Thursday, 20 July 2017

Wireless and Winners

What's the link between today's cell phones and transatlantic flights? The answer is Clifden, a small town in the west of Ireland, which was the scene of two hugely significant events in the early 20th century.

The first was due to the Italian inventor, Guglielmo Marconi, who successfully developed long-distance wireless telegraphy. Determined to send wireless signals across the Atlantic, he established a transmitting station in Cornwall, but after some difficulties there, he decided to move his station as far west as he could. The site he chose was Clifden or, to be exact, Derrygimlagh Bog, about three miles south of Clifden.

The station officially opened in 1907, and commercial signalling began between Clifden and Glace Bay in Nova Scotia, Canada on 17th October. Buildings on the site included a power house with 6 boilers and a huge condenser building as well as houses for the workers. There was a also a massive aerial system with 8 wooden masts, each 210 feet high. The sparks from these could be heard over a wide distance and resembled lightning. Fifty people were employed at the station, and a further seventy were also employed cutting peat to fuel the steam generators.



When advances were later made in technology, a more powerful station was built in North Wales but the Clifden Station remained operative until it was attacked and burned by Republican ‘irregulars’ in 1922. It was closed down after this, and the buildings gradually fell into disrepair.

The second event came twelve years after the Marconi station opened. In June 1919 British aviators John Alcock and Arthur Whitten-Brown left St John’s, Newfoundland, flying their Vickers VIMY biplane. Although there had been previous flights across the Atlantic Ocean, theirs was the first non-stop journey, lasting 16 hours and 27 minutes.
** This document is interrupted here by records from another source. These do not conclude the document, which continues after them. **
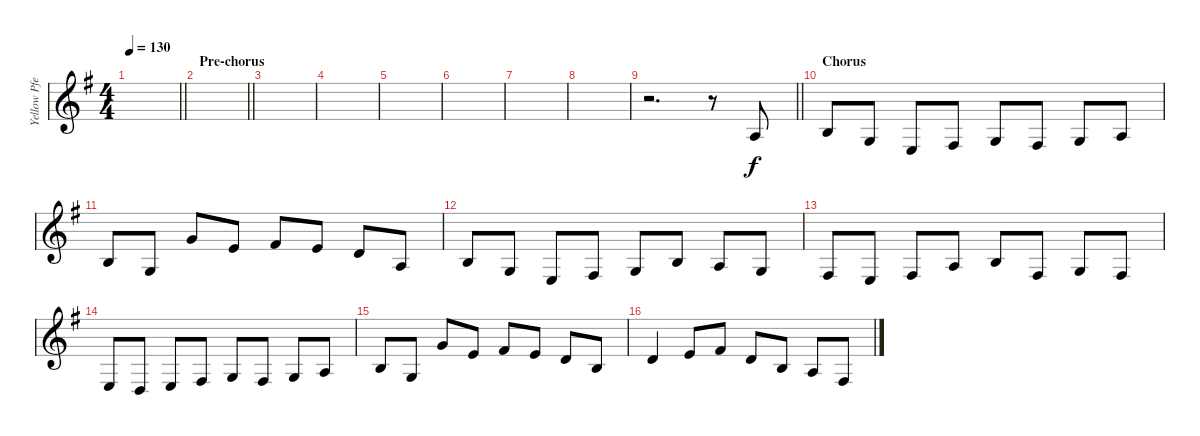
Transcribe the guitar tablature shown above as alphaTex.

\track ("Yellow Pfeifer (Medieval Bagpipe)" "Yellow Pfe") {instrument bagpipe}
\staff {score}
\tuning (E4 B3 G3 D3 A2 E2) {hide}
\ts (4 4)
\tempo 130
\clef g2
\barLineRight lightlight
\ks g
|
\section ("" "Pre-chorus")
\barLineRight lightlight
|
\section ("" "")
|
|
|
|
|
|
\barLineRight lightlight
r.2{d} r.8 2.3.8 |
\section ("" "Chorus")
0.2.8 0.3.8 2.4.8 4.4.8 0.3.8 4.4.8 0.3.8 2.3.8 |
0.2.8 0.3.8 3.1.8 0.1.8 2.1.8 0.1.8 3.2.8 2.3.8 |
0.2.8 0.3.8 2.4.8 4.4.8 0.3.8 0.2.8 2.3.8 0.3.8 |
4.4.8 2.4.8 4.4.8 2.3.8 0.2.8 4.4.8 0.3.8 4.4.8 |
2.4.8 0.4.8 2.4.8 4.4.8 0.3.8 4.4.8 0.3.8 2.3.8 |
0.2.8 0.3.8 3.1.8 0.1.8 2.1.8 0.1.8 3.2.8 0.2.8 |
3.2.4 0.1.8 2.1.8 3.2.8 0.2.8 2.3.8 4.4.8
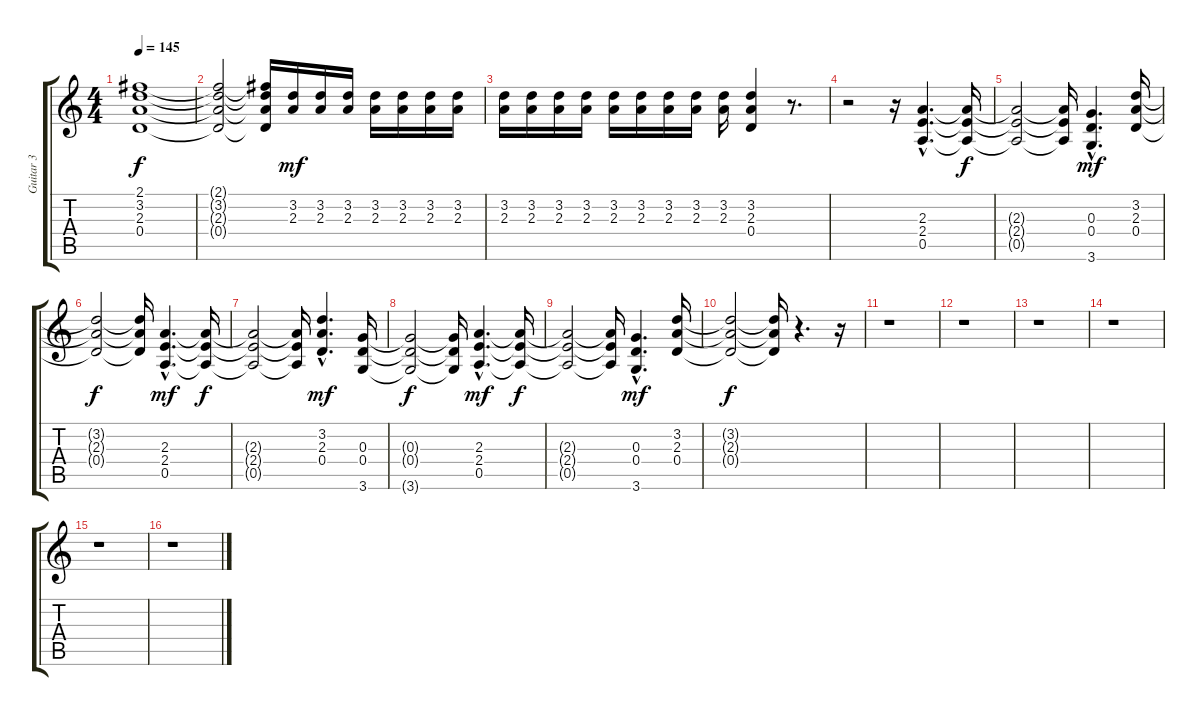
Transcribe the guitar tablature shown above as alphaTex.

\track ("Guitar 3" "Guitar 3") {instrument acousticguitarsteel}
\staff {score tabs}
\tuning (E4 B3 G3 D3 A2 E2) {hide}
\ts (4 4)
\tempo 145
\clef g2
\ks c
(2.1{t} 3.2{t} 2.3{t} 0.4{t}).1{dy f} |
(2.1{t} 3.2{t} 2.3{t} 0.4{t}).2 (2.1{t} 3.2{t} 2.3{t} 0.4{t}).16 (3.2 2.3).16{dy mf} (3.2 2.3).16 (3.2 2.3).16 (3.2 2.3).16 (3.2 2.3).16 (3.2 2.3).16 (3.2 2.3).16 |
(3.2 2.3).16 (3.2 2.3).16 (3.2 2.3).16 (3.2 2.3).16 (3.2 2.3).16 (3.2 2.3).16 (3.2 2.3).16 (3.2 2.3).16 (3.2 2.3).16 (3.2 2.3 0.4).4 r.8{d} |
r.2 r.16 (2.3{hac} 2.4{hac} 0.5{hac}).4{d} (2.3{t} 2.4{t} 0.5{t}).16{dy f} |
(2.3{t} 2.4{t} 0.5{t}).2 (2.3{t} 2.4{t} 0.5{t}).16 (0.3{hac} 0.4{hac} 3.6{hac}).4{d dy mf} (3.2 2.3 0.4).16 |
(3.2{t} 2.3{t} 0.4{t}).2{dy f} (3.2{t} 2.3{t} 0.4{t}).16 (2.3{hac} 2.4{hac} 0.5{hac}).4{d dy mf} (2.3{t} 2.4{t} 0.5{t}).16{dy f} |
(2.3{t} 2.4{t} 0.5{t}).2 (2.3{t} 2.4{t} 0.5{t}).16 (3.2{hac} 2.3{hac} 0.4{hac}).4{d dy mf} (0.3 0.4 3.6).16 |
(0.3{t} 0.4{t} 3.6{t}).2{dy f} (0.3{t} 0.4{t} 3.6{t}).16 (2.3{hac} 2.4{hac} 0.5{hac}).4{d dy mf} (2.3{t} 2.4{t} 0.5{t}).16{dy f} |
(2.3{t} 2.4{t} 0.5{t}).2 (2.3{t} 2.4{t} 0.5{t}).16 (0.3{hac} 0.4{hac} 3.6{hac}).4{d dy mf} (3.2 2.3 0.4).16 |
(3.2{t} 2.3{t} 0.4{t}).2{dy f} (3.2{t} 2.3{t} 0.4{t}).16 r.4{d} r.16 |
r.1 |
r.1 |
r.1 |
r.1 |
r.1 |
r.1
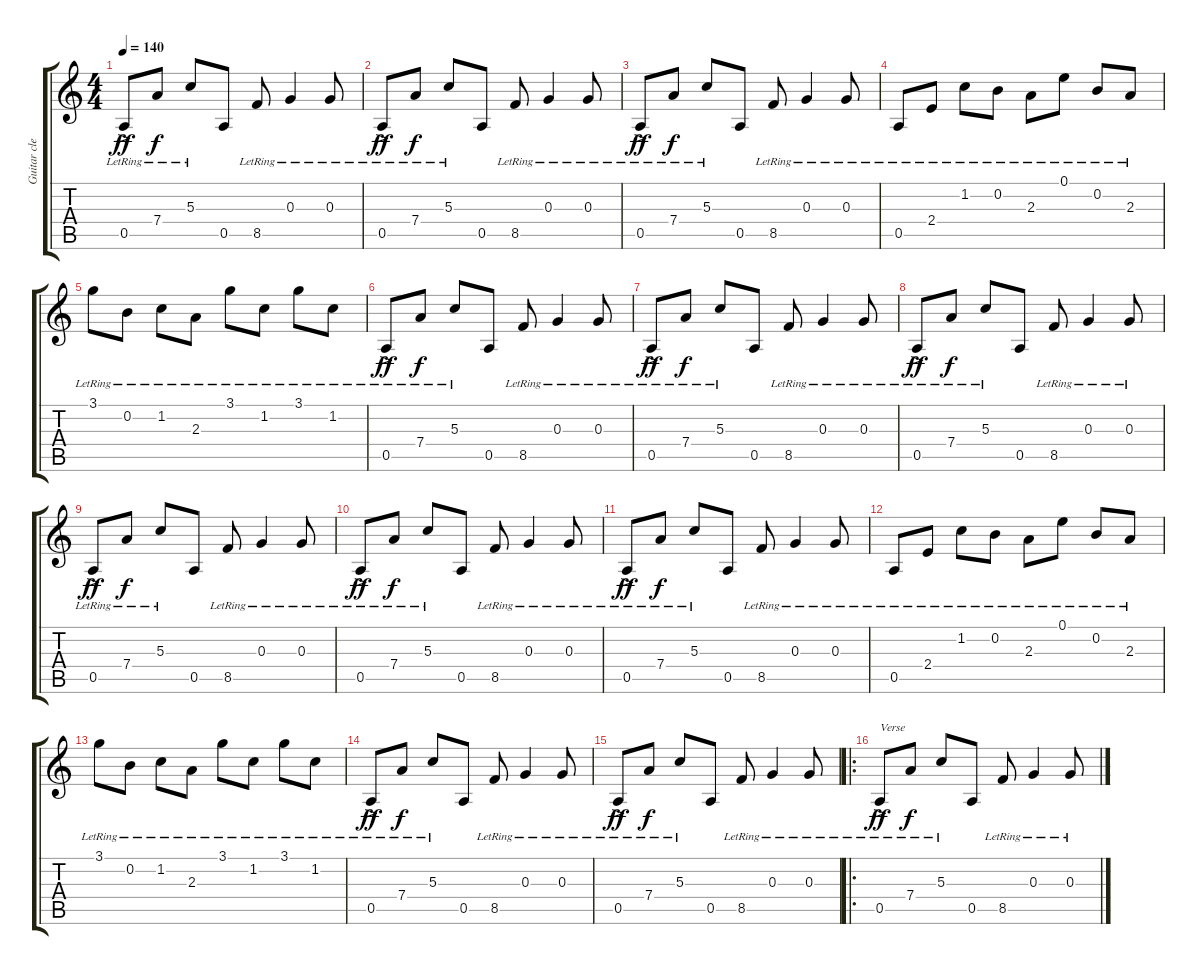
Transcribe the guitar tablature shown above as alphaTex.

\track ("Guitar clean" "Guitar cle") {instrument electricguitarclean}
\staff {score tabs}
\tuning (E4 B3 G3 D3 A2 E2) {hide}
\ts (4 4)
\tempo 140
\clef g2
\ks c
0.5{ac lr}.8{dy ff} 7.4{lr}.8{dy f} 5.3{lr}.8 0.5.8 8.5{lr}.8 0.3{lr}.4 0.3{lr}.8 |
0.5{ac lr}.8{dy ff} 7.4{lr}.8{dy f} 5.3{lr}.8 0.5.8 8.5{lr}.8 0.3{lr}.4 0.3{lr}.8 |
0.5{ac lr}.8{dy ff} 7.4{lr}.8{dy f} 5.3{lr}.8 0.5.8 8.5{lr}.8 0.3{lr}.4 0.3{lr}.8 |
0.5{lr}.8 2.4{lr}.8 1.2{lr}.8 0.2{lr}.8 2.3{lr}.8 0.1{lr}.8 0.2{lr}.8 2.3{lr}.8 |
3.1{lr}.8 0.2{lr}.8 1.2{lr}.8 2.3{lr}.8 3.1{lr}.8 1.2{lr}.8 3.1{lr}.8 1.2{lr}.8 |
0.5{ac lr}.8{dy ff} 7.4{lr}.8{dy f} 5.3{lr}.8 0.5.8 8.5{lr}.8 0.3{lr}.4 0.3{lr}.8 |
0.5{ac lr}.8{dy ff} 7.4{lr}.8{dy f} 5.3{lr}.8 0.5.8 8.5{lr}.8 0.3{lr}.4 0.3{lr}.8 |
0.5{ac lr}.8{dy ff} 7.4{lr}.8{dy f} 5.3{lr}.8 0.5.8 8.5{lr}.8 0.3{lr}.4 0.3{lr}.8 |
0.5{ac lr}.8{dy ff} 7.4{lr}.8{dy f} 5.3{lr}.8 0.5.8 8.5{lr}.8 0.3{lr}.4 0.3{lr}.8 |
0.5{ac lr}.8{dy ff} 7.4{lr}.8{dy f} 5.3{lr}.8 0.5.8 8.5{lr}.8 0.3{lr}.4 0.3{lr}.8 |
0.5{ac lr}.8{dy ff} 7.4{lr}.8{dy f} 5.3{lr}.8 0.5.8 8.5{lr}.8 0.3{lr}.4 0.3{lr}.8 |
0.5{lr}.8 2.4{lr}.8 1.2{lr}.8 0.2{lr}.8 2.3{lr}.8 0.1{lr}.8 0.2{lr}.8 2.3{lr}.8 |
3.1{lr}.8 0.2{lr}.8 1.2{lr}.8 2.3{lr}.8 3.1{lr}.8 1.2{lr}.8 3.1{lr}.8 1.2{lr}.8 |
0.5{ac lr}.8{dy ff} 7.4{lr}.8{dy f} 5.3{lr}.8 0.5.8 8.5{lr}.8 0.3{lr}.4 0.3{lr}.8 |
0.5{ac lr}.8{dy ff} 7.4{lr}.8{dy f} 5.3{lr}.8 0.5.8 8.5{lr}.8 0.3{lr}.4 0.3{lr}.8 |
\ro
0.5{ac lr}.8{txt "Verse" dy ff} 7.4{lr}.8{dy f} 5.3{lr}.8 0.5.8 8.5{lr}.8 0.3{lr}.4 0.3{lr}.8
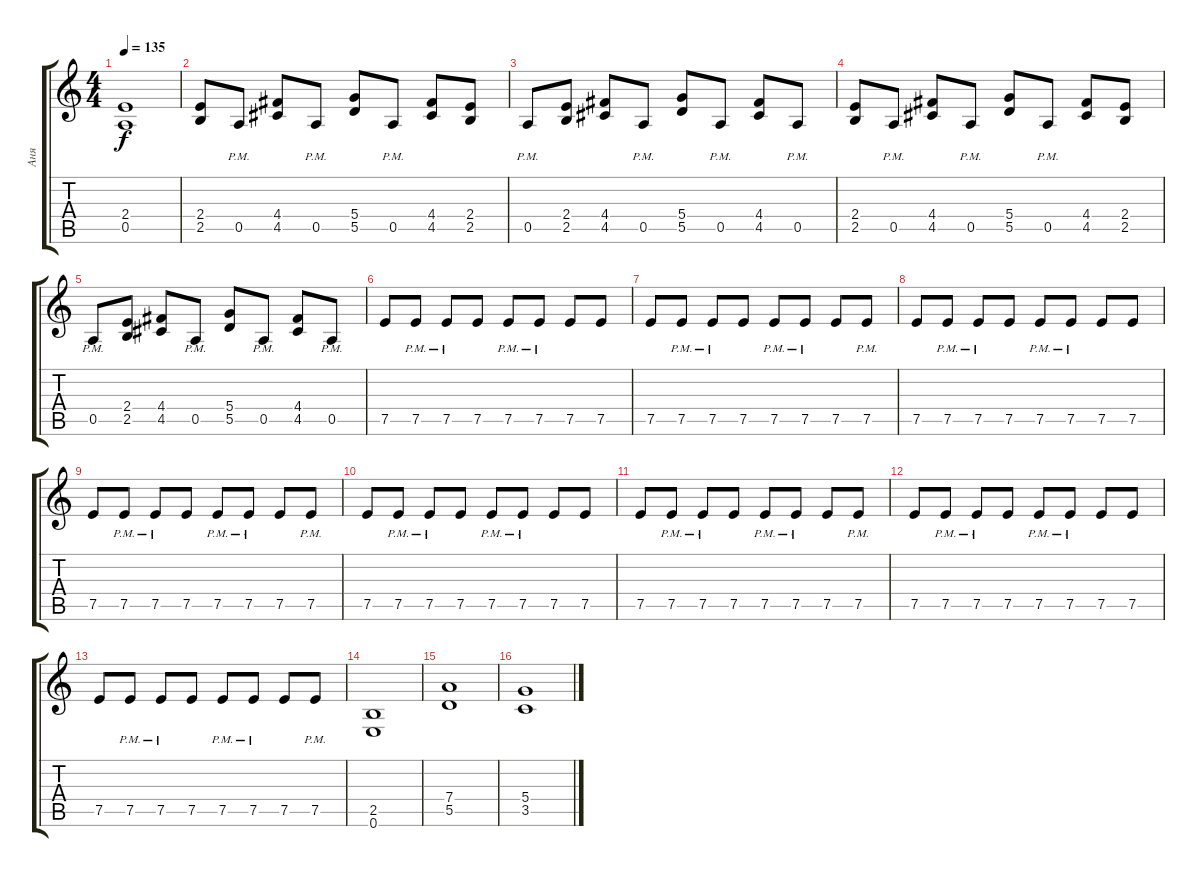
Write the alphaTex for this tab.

\track ("Аня" "Аня") {instrument distortionguitar}
\staff {score tabs}
\tuning (E4 B3 G3 D3 A2 E2) {hide}
\ts (4 4)
\tempo 135
\clef g2
\ks c
(2.4 0.5).1{dy f} |
(2.4 2.5).8 0.5{pm}.8 (4.4 4.5).8 0.5{pm}.8 (5.4 5.5).8 0.5{pm}.8 (4.4 4.5).8 (2.4 2.5).8 |
0.5{pm}.8 (2.4 2.5).8 (4.4 4.5).8 0.5{pm}.8 (5.4 5.5).8 0.5{pm}.8 (4.4 4.5).8 0.5{pm}.8 |
(2.4 2.5).8 0.5{pm}.8 (4.4 4.5).8 0.5{pm}.8 (5.4 5.5).8 0.5{pm}.8 (4.4 4.5).8 (2.4 2.5).8 |
0.5{pm}.8 (2.4 2.5).8 (4.4 4.5).8 0.5{pm}.8 (5.4 5.5).8 0.5{pm}.8 (4.4 4.5).8 0.5{pm}.8 |
7.5.8 7.5{pm}.8 7.5{pm}.8 7.5.8 7.5{pm}.8 7.5{pm}.8 7.5.8 7.5.8 |
7.5.8 7.5{pm}.8 7.5{pm}.8 7.5.8 7.5{pm}.8 7.5{pm}.8 7.5.8 7.5{pm}.8 |
7.5.8 7.5{pm}.8 7.5{pm}.8 7.5.8 7.5{pm}.8 7.5{pm}.8 7.5.8 7.5.8 |
7.5.8 7.5{pm}.8 7.5{pm}.8 7.5.8 7.5{pm}.8 7.5{pm}.8 7.5.8 7.5{pm}.8 |
7.5.8 7.5{pm}.8 7.5{pm}.8 7.5.8 7.5{pm}.8 7.5{pm}.8 7.5.8 7.5.8 |
7.5.8 7.5{pm}.8 7.5{pm}.8 7.5.8 7.5{pm}.8 7.5{pm}.8 7.5.8 7.5{pm}.8 |
7.5.8 7.5{pm}.8 7.5{pm}.8 7.5.8 7.5{pm}.8 7.5{pm}.8 7.5.8 7.5.8 |
7.5.8 7.5{pm}.8 7.5{pm}.8 7.5.8 7.5{pm}.8 7.5{pm}.8 7.5.8 7.5{pm}.8 |
(2.5 0.6).1 |
(7.4 5.5).1 |
(5.4 3.5).1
It wasn’t an easy journey – at one time due to thick fog, they were unable to navigate with their sextant and twice almost came down in the sea. The batteries for their heated suits failed, meaning they were freezing cold in the open cockpit – but evidently their coffee was laced with whisky! Half way through the night, they ran into a snowstorm and Brown had to climb out onto the wings to clear the ice from the engines' air intakes.

Their choice of Clifden as a landing place was deliberate because of the Marconi station. Several years earlier, the Daily Mail newspaper had offered a prize of £10,000 (over £1 million in today’s money) to any pilot who could fly an airplane across the Atlantic within 72 hours. Alcock and Brown were aware of other contenders for this prize and wanted to make sure the news of their arrival in Ireland was telegraphed to London as soon as possible.

They looked for a meadow on which to land and mistook the boggy surface near the Marconi station for hard ground. A man in the transmitter building tried in vain to warn them, but they thought he was waving a welcome! As they touched down, they sank into the mud and the plane nosed over into the soggy peat. A somewhat ignominious ending to a triumphant flight, but at least neither of them was hurt. The man in the transmitter building rushed out to them and asked where they'd come from. 'Canada', said Brown. 'We were there yesterday - and we're the only two people in Europe who can say that.' And it was a local reporter from the Connacht Tribune who got the scoop of the century by interviewing the two aviators. 


These two huge landmarks in the history of communications and transport went on to change the face of the 20th century- and Clifden saw them both. Not bad for a small out-of-the-way town in the west of Ireland, was it?

The memorial to Alcock and Brown's landing at Derrygimlagh
but (a) it's not at the place where they actually landed
and (b) for some unknown reason it shows a modern tail fin
although they flew a biplane!

Derrygimlagh Bog, taken from the site of the memorial - and the actual landing
place is the white speck in the far distance which is a large monolith. At least it is
now painted white (which it wasn't when I first visited the site!)
Pictures of Alcock and Brown, and other information about their
flight, displayed in Mannion's Bar in Clifden  

2 comments:

  1. An amazing story Paula. I bet the whisky helped when he had to venture out on the wing!